飼い猫と、番犬。【完結】



「山南さ……」

「すみません、そんな顔をさせたい訳ではないのです。何故でしょうね、逃げ出しておいて言うのは可笑しいかもしれませんが私は今、武士として命を終えられることに喜びを感じていますよ」


切腹、それのどこに喜びを感じるのかわからない私は、やはり男になりきれていないのか。


けれど表情が、その言葉が決して嘘ではないのだと物語っている。私が何を言おうと、もう変わらないのだとも。


一人の男として、そして武士として決めたことに、女の私が言えることは何もない。


「……っ」


それでも私は我が儘をいう幼子のように、情けなく涙を流すしか出来なかった。


「仕方ないですねぇ」


今日だけですよと引き寄せられた背を、トントンと優しくあやしてくれる。


この温もりが明日には消えてしまう──そう思うと益々目の奥は熱くなった。


「折角ですから話をしましょうか」


もう嗚咽しか出ない私に、その人は穏やかな声で話し始める。


話をしに来たと言った私の言葉を受けてのものなのか、ただ昔を懐かしんだだけなのかはわからない。

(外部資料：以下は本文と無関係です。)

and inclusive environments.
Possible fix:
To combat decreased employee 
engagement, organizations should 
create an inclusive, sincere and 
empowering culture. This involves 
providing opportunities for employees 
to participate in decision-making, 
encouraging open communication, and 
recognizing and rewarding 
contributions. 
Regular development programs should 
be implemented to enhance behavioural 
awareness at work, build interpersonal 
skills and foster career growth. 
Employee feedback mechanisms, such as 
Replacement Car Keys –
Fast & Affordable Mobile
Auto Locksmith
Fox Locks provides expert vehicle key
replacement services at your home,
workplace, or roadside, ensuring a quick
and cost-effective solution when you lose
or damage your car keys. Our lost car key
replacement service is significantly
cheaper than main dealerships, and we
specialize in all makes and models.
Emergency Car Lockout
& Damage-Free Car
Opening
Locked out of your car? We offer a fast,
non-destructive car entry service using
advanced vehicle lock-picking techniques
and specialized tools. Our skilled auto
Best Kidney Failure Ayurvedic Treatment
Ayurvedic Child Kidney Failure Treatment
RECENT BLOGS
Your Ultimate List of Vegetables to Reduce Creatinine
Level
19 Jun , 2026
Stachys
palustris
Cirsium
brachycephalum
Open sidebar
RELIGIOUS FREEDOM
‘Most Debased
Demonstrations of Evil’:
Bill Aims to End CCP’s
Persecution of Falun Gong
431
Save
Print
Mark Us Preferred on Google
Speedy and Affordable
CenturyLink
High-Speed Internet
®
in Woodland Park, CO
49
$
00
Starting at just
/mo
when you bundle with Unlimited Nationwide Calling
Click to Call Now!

のんびりと楽しげに語られる思い出は、私ですら忘れていたような他愛ない日常のことばかり。


こんな時だというのに、久し振りに過ごす穏やかな刻はどこか心地良かった。


どのくらい話していたのか、いつしかポソリポソリと言葉を返すようになっていた私は、結局そのまま眠ってしまったらしい。


春とはいえまだ冷たい空気が鼻先を掠めるのに、ふわふわと包み込む温もりが此処にはある。




「……すみません」



温かく懐かしい夢の中で、そっと、頭を撫でられたような気がした。